Volume Analysis | Flash Market Update – 8.22.22
CHIEF TECHNICAL ANALYST, BUFF DORMEIER, CMTⓇ
In previous commentary, we discussed this overbought market may be closing in on heavy resistance. This past week the market and our leading indicators all turned lower. Most noteworthy, Capital Weighted Volume, which was on the cusp of breaking into bullish territory, hit resistance and sold-off.
Our thesis view since the June 21st VPCI V bottom has been that this current rally is most likely not a new bull market but rather a counter trend rally within a bear market. Having now reiterated our prior outlook, let’s examine the bullish perspective as it is now building merit.
We believe the recent rally was overbought and overextended. Bear markets rarely become overbought. Additionally, the recent rally broke through several resistance points eventually threatening to break through the major resistance level formerly described as a tight “lid”. Don’t forget, market strength is in and of itself a bullish condition. Additionally, anytime the market breaks through or tests resistance, this indicates that the bulls are gaining control, overwhelming the bears. Momentum begats momentum. This strength could be a harbinger of good things to come. Most importantly, as we move closer towards 2023, we are approaching what has been historically the most bullish point of the presidential cycle.

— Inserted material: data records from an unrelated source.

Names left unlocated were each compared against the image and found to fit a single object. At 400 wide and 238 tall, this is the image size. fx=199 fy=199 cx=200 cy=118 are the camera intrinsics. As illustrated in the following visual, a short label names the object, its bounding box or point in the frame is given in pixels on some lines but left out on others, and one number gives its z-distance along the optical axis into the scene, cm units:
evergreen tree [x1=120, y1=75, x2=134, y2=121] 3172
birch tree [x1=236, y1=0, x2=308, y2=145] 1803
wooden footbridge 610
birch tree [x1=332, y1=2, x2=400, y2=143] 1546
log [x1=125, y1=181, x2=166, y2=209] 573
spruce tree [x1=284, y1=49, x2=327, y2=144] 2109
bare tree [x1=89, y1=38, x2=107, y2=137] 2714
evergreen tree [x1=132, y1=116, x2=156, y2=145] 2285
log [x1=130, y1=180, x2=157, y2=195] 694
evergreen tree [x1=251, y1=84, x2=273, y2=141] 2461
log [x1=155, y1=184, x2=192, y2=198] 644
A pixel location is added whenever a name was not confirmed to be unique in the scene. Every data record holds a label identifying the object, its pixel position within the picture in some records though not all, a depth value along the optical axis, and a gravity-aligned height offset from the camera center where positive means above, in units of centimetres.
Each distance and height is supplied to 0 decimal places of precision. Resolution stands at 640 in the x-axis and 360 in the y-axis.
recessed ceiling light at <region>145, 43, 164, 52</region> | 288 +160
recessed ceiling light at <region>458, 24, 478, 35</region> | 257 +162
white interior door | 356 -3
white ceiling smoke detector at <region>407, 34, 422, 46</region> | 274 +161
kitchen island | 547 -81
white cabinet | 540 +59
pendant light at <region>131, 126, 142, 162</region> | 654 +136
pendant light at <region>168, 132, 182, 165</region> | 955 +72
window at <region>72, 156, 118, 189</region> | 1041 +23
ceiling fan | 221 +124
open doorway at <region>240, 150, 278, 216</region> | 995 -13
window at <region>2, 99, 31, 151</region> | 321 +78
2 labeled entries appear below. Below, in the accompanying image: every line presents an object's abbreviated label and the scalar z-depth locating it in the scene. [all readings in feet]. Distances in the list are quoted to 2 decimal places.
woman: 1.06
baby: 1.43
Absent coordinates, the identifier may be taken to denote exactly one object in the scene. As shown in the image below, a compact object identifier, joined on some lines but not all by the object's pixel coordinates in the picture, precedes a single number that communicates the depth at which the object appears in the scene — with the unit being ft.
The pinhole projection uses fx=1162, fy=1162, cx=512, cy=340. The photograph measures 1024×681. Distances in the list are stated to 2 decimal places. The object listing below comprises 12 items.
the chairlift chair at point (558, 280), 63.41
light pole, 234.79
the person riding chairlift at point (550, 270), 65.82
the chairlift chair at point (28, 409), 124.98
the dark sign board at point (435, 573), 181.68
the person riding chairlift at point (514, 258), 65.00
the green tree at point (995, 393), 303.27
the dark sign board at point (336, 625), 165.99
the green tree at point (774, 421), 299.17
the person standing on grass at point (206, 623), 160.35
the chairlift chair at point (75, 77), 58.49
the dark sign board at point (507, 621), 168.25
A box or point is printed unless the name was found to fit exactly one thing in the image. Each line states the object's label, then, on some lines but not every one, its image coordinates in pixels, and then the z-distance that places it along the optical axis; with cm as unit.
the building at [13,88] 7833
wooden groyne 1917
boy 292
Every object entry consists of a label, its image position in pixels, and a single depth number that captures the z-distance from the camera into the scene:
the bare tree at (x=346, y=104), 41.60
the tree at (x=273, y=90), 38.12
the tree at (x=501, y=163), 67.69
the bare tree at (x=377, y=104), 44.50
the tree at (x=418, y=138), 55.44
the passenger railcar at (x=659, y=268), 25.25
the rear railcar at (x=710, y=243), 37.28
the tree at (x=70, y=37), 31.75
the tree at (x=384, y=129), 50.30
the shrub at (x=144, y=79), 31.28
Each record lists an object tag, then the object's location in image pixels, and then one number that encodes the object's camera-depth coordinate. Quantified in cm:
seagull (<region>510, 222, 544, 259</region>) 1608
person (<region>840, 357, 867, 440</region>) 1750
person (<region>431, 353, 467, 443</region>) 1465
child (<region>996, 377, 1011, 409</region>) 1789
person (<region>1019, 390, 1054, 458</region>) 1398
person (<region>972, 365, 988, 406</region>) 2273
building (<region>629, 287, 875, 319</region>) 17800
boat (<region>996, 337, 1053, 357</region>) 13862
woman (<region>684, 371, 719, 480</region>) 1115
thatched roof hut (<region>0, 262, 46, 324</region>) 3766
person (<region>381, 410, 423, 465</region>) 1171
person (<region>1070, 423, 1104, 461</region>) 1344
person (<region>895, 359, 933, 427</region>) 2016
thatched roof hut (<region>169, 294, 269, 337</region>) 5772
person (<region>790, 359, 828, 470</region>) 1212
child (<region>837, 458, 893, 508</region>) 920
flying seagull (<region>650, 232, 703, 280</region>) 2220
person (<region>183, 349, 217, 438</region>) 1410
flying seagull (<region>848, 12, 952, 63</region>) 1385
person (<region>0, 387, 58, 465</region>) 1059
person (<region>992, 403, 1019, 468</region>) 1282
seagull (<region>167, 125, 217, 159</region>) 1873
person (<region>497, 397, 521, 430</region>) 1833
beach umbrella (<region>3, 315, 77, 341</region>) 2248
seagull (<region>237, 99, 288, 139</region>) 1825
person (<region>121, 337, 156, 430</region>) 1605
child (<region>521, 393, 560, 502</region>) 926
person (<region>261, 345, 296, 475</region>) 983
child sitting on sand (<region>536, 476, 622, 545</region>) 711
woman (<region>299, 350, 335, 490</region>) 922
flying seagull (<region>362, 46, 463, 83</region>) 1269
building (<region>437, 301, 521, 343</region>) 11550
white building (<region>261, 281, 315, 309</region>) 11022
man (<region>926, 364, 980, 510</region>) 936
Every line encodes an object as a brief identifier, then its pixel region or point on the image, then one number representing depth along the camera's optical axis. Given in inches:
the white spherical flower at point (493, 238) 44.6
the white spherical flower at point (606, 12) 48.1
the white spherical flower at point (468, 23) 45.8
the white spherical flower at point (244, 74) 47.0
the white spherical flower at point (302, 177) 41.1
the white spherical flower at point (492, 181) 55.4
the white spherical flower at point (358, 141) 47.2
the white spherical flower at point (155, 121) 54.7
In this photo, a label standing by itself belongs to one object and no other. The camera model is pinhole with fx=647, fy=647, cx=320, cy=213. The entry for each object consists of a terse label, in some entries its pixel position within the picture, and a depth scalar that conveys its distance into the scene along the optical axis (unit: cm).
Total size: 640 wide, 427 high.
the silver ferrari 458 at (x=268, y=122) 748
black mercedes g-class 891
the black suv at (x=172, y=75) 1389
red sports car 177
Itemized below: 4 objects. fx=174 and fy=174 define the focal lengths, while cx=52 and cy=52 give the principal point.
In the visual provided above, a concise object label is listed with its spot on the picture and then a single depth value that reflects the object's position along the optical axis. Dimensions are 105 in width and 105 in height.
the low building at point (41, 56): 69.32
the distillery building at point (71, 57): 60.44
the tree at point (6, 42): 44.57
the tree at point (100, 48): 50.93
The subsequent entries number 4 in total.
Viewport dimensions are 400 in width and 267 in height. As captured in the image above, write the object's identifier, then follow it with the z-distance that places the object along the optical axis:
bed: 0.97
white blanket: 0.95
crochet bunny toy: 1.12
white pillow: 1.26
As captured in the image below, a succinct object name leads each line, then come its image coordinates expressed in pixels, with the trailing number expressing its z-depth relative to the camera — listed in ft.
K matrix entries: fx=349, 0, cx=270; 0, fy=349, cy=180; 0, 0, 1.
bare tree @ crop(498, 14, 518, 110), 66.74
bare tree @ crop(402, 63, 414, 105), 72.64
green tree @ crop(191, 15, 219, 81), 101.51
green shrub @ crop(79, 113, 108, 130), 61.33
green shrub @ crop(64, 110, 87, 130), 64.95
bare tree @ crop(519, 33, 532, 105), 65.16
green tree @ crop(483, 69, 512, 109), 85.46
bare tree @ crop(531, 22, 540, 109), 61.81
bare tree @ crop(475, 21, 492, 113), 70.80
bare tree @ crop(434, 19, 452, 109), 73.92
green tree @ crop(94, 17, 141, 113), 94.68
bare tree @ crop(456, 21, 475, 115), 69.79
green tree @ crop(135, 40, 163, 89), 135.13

Near term, we are entering the weakest and most volatile seasonal time of year. September has historically been the poorest performing month and October notorious for fall crashes. And the backdrop to all of this is our VPCI V bottom capitulation signal is aging while our leading indicators are all at or nearing major resistance levels. Until resistance is broken, fading the strength could be a defensive short-term strategy.